Something happened to me today in the seminar when students began to discuss the readings on problems and methods of women's history. All the pleasure I had taken in reading Sherry Ortner's piece on male and female, culture and nature, in Natalie Davis' piece on European women's history and its potential directions, in Mill's "Subjection of Women" was somehow attacked, questioned, and finally revisited by the students. They wanted to know "why this?" — and they meant "why women?" Why not educational reform, or industrialization, or something else, anything else? I felt the resistance, the immediate stiffening of backs and hardening of glances, and I realized that it was me they were resisting — me as a woman at last willing to look at my own history, at my anxieties, my fears, my stereotypes, my biases, willing to see them as historically produced.

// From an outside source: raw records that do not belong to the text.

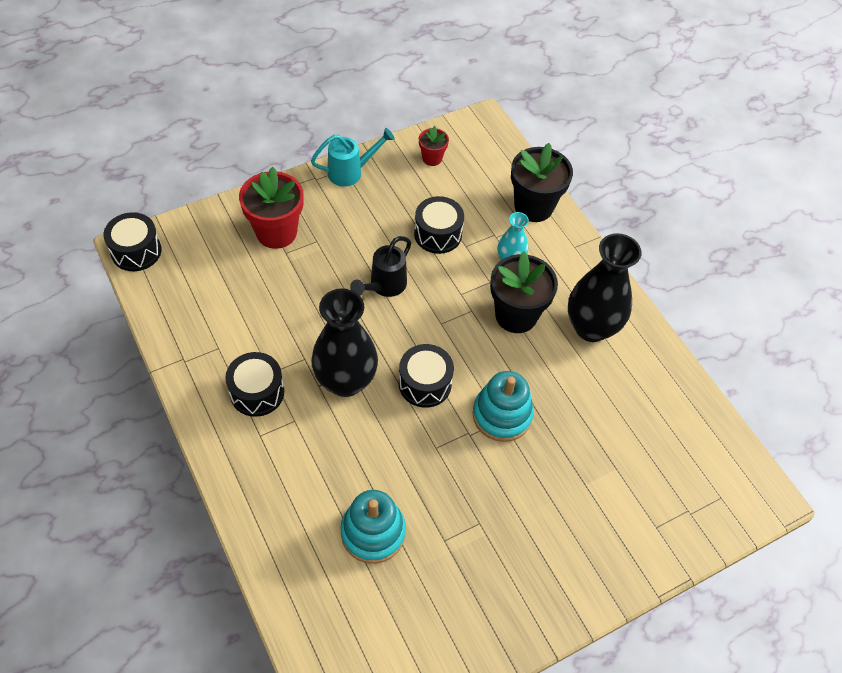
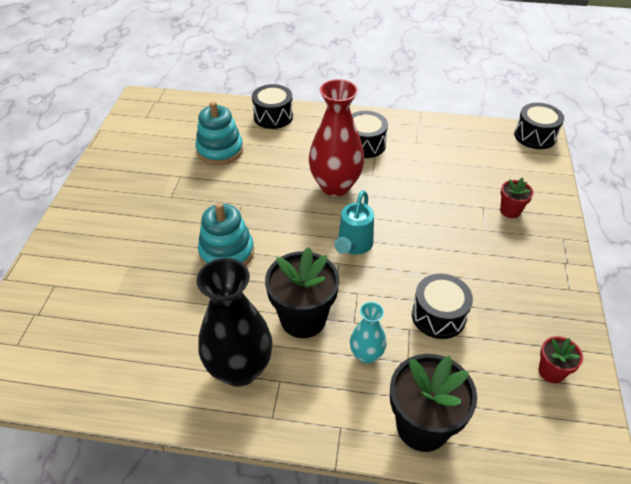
camera: 130 degrees right, 10 degrees down
red flower pot [239,167,304,249] -> red flower pot [500,178,534,218], size x0.52
turquoise watering can [311,128,395,187] -> turquoise watering can moved to [334,190,374,255]
black vase [311,288,378,397] -> red vase [309,79,364,197]
black watering can [350,236,411,297] -> none
black drum [399,344,454,408] -> black drum moved to [252,84,293,129]

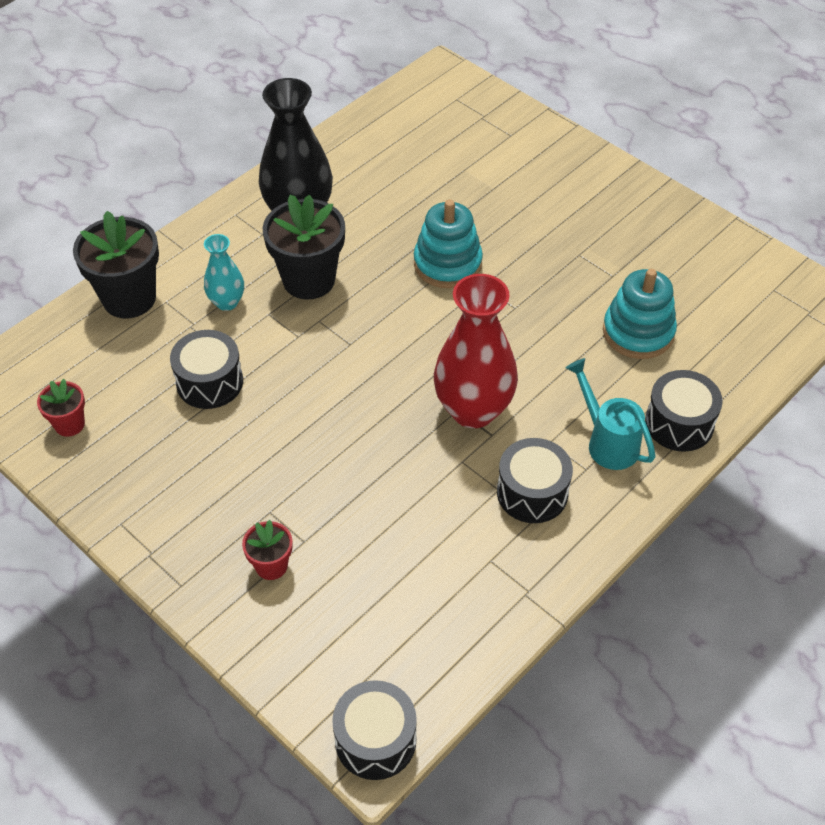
camera: 125 degrees right, 5 degrees up
turquoise watering can [334,190,374,255] -> turquoise watering can moved to [566,358,656,470]

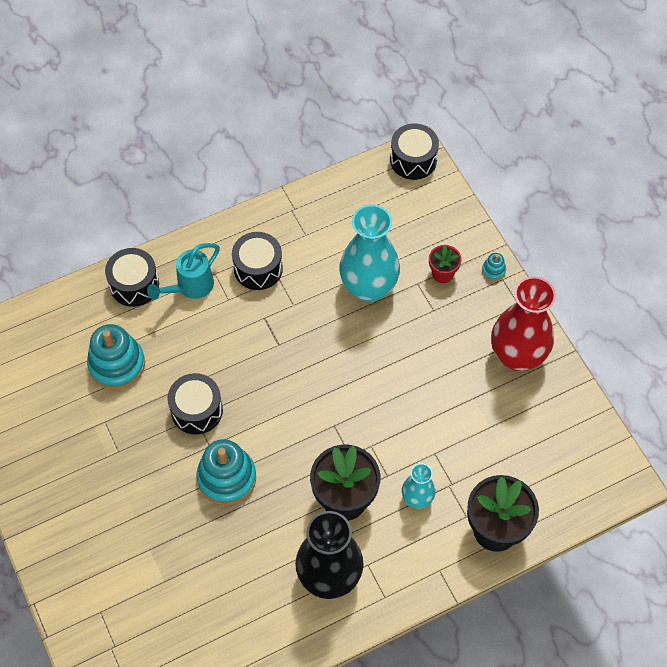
camera: 160 degrees left, 10 degrees up
red flower pot [37,379,85,437] -> none
black drum [170,330,243,409] -> black drum moved to [167,373,223,435]
red vase [434,274,518,428] -> red vase moved to [491,276,556,371]
turquoise watering can [566,358,656,470] -> turquoise watering can turned 60 degrees clockwise [147,243,220,300]
none -> turquoise vase [339,205,400,302]
none -> turquoise stacking toy [482,253,506,281]

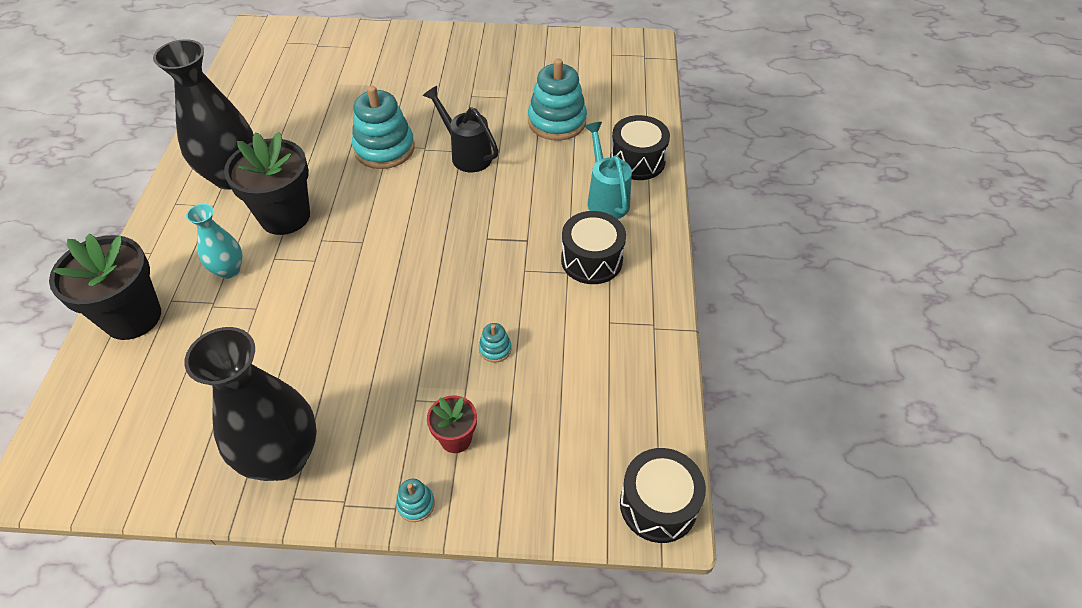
camera: 120 degrees right, 10 degrees down
black drum [167,373,223,435] -> black watering can [423,86,499,172]
turquoise vase [339,205,400,302] -> turquoise stacking toy [479,323,512,363]
red vase [491,276,556,371] -> black vase [184,327,317,481]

Today I went to war with culture, and I thought I was only going to teach my class. All the enemies I have internalized over 35 years were suddenly before me, wearing the faces of the students I thought I knew, and was known by. There was the smiling and uncomprehending good little girl who always does the reading but never ventures a word, the quick frightened girl who will consider the problem if you can call it "just like the problem in art history of...," the budding radical who will legitimize the question by calling it Marxist, the lovely frightened student who is terrified by the prospect of explicating such a text. And there were the boys: one sardonic, contemptuous in words of more than three syllables, and unwilling to commit himself but perfectly willing to commit intellectual and spiritual atrocities of hubris and half-knowledge, the California kid torn between doing one's own thing and looking at both side of every question, the first-year grad student feeling ever so slightly superior to everything, including his own limitations. (Tout comprendre, c'est tout pardonner, n'est-ce pas?)

In the silences, the stiffened backs, the hardening or evasive eyes, were all my past selves, out of which I have so painfully wrested my present self, reminding me rather ominously how elusive freedom is, how hollow are words like modernizationand liberation. I have not yet come into that moment when I can see my past trailing behind me like the wake of a ship; it is still a reef, a sand flat, if no longer an anchor; I am not free of it. And as I told them that my desire was to illuminate the whole past of which they are a product, to give them a fuller relationship to the things that make them what they are so that they may then transcend them, I realized that I would not be merely the conductor of that tour, but at the same time the monument, the guide, and the perceiving eye. It's a messy business.

How to be both subject and object? How to be engagée and empirical? Perhaps the real question for me is this: how to be worthy and unworthy at the same time? Woman is both. Women are both. I am both.